If I hack (really, really hack) the setReferenceState method in AbstractAnalyticalMatricesHarvester to pre/post multiply the Cartesian STM by the appropriate Jacobians, then the estimator converges with an Equinoctial orbit as expected. The code is below, but please don’t use it … it’s a hack because we don’t have access to the orbit’s PositionAngle parameter in that method (I’ve hard-coded it) and I’m not modifying the parameters Jacobians at all.

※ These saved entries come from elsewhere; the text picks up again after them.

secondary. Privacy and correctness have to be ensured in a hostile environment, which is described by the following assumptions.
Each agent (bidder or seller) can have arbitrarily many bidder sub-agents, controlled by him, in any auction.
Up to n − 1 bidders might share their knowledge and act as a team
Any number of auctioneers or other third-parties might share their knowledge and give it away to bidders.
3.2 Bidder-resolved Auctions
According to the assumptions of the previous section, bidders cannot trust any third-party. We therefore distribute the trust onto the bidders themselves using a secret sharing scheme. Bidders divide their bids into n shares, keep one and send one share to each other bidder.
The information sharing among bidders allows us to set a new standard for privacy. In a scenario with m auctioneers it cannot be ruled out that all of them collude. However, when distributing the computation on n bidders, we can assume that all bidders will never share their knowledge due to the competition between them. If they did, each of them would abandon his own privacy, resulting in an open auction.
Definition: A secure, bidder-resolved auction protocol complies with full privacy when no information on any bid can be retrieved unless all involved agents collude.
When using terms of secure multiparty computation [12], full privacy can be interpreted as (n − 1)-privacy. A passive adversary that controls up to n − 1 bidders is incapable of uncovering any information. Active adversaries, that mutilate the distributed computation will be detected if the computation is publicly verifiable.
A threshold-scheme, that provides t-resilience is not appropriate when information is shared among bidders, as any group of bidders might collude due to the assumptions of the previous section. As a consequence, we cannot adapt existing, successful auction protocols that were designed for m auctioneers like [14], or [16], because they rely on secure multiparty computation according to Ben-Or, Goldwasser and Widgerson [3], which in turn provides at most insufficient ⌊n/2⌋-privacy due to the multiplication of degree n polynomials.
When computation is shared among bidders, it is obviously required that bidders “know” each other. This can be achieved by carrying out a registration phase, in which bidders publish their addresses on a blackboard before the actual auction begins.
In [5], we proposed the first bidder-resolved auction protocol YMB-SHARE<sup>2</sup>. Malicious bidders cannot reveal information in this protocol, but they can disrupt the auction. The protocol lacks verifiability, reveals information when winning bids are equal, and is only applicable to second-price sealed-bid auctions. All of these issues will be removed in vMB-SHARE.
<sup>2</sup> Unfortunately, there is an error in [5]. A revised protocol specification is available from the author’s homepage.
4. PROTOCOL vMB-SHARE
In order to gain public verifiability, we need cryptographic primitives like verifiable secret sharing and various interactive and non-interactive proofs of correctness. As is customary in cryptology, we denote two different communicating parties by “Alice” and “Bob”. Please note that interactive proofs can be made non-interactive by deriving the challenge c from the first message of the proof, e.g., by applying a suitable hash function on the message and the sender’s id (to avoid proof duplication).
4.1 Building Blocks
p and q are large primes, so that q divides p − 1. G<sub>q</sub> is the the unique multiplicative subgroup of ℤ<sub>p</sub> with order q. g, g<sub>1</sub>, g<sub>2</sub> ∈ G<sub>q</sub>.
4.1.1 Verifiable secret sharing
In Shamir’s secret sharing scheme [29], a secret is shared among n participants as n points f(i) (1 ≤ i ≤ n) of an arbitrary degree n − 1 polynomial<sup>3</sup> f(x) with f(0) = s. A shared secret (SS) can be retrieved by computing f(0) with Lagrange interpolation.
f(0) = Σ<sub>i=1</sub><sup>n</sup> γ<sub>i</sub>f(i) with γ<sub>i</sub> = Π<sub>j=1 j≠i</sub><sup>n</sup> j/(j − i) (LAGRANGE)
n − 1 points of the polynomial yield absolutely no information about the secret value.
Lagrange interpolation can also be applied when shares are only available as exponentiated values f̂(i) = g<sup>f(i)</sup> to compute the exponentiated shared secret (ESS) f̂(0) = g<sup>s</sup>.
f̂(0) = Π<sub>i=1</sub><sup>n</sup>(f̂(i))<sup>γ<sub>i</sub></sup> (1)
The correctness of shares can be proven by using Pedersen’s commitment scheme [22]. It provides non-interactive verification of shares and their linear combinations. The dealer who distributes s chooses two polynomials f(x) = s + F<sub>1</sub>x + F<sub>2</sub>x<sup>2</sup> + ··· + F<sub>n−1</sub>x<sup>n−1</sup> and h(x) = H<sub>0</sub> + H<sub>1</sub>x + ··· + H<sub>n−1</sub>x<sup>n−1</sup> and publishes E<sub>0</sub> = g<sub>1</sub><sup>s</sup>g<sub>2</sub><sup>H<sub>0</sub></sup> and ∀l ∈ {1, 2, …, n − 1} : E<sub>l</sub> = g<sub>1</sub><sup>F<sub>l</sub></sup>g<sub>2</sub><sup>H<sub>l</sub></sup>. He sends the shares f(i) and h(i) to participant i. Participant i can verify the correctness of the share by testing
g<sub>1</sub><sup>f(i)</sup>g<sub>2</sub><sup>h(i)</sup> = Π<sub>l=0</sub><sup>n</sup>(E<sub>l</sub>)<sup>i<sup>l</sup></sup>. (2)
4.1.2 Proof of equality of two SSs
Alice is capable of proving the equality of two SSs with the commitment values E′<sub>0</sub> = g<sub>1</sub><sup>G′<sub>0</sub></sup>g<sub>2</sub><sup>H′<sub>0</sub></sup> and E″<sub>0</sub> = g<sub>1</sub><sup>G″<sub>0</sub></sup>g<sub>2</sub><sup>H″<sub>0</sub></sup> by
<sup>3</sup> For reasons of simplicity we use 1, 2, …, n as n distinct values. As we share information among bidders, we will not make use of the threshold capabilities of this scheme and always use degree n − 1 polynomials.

        addToRow(derivativesVx, 3);
        addToRow(derivativesVy, 4);
        addToRow(derivativesVz, 5);

        // Jacobians wrt Cartesian
        double[][] stateJacobianStartArr = new double[STATE_DIMENSION][STATE_DIMENSION];
        double[][] stateJacobianTargetArr = new double[STATE_DIMENSION][STATE_DIMENSION];
        reference.getOrbit().getType().convertType(gState.getOrbit().toOrbit()).getJacobianWrtParameters(PositionAngle.MEAN, stateJacobianStartArr);
        reference.getOrbit().getJacobianWrtCartesian(PositionAngle.MEAN, stateJacobianTargetArr);
        // Map STM to orbital parameters
        RealMatrix stateJacobianStart = MatrixUtils.createRealMatrix(stateJacobianStartArr);
        RealMatrix stateJacobianTarget = MatrixUtils.createRealMatrix(stateJacobianTargetArr);
        RealMatrix stm = stateJacobianTarget
        for (int row = 0; row < STATE_DIMENSION; ++row) {
            for (int col = 0; col < STATE_DIMENSION; ++col) {
                analyticalDerivativesStm[row][col] = stm.getEntry(row, col);

        // Partial derivatives of the state with respect to propagation parameters
        int paramsIndex = converter.getFreeStateParameters();

Thanks @markrutten for the investigations and for opening the issue.

I’ve tried with other analytical propagators (Eckstein-Hechler and Brouwer-Lyddane) and the results between Cartesian on one side and Keplerian-like on the other side are also very different.
I’ve updated your issue with this information.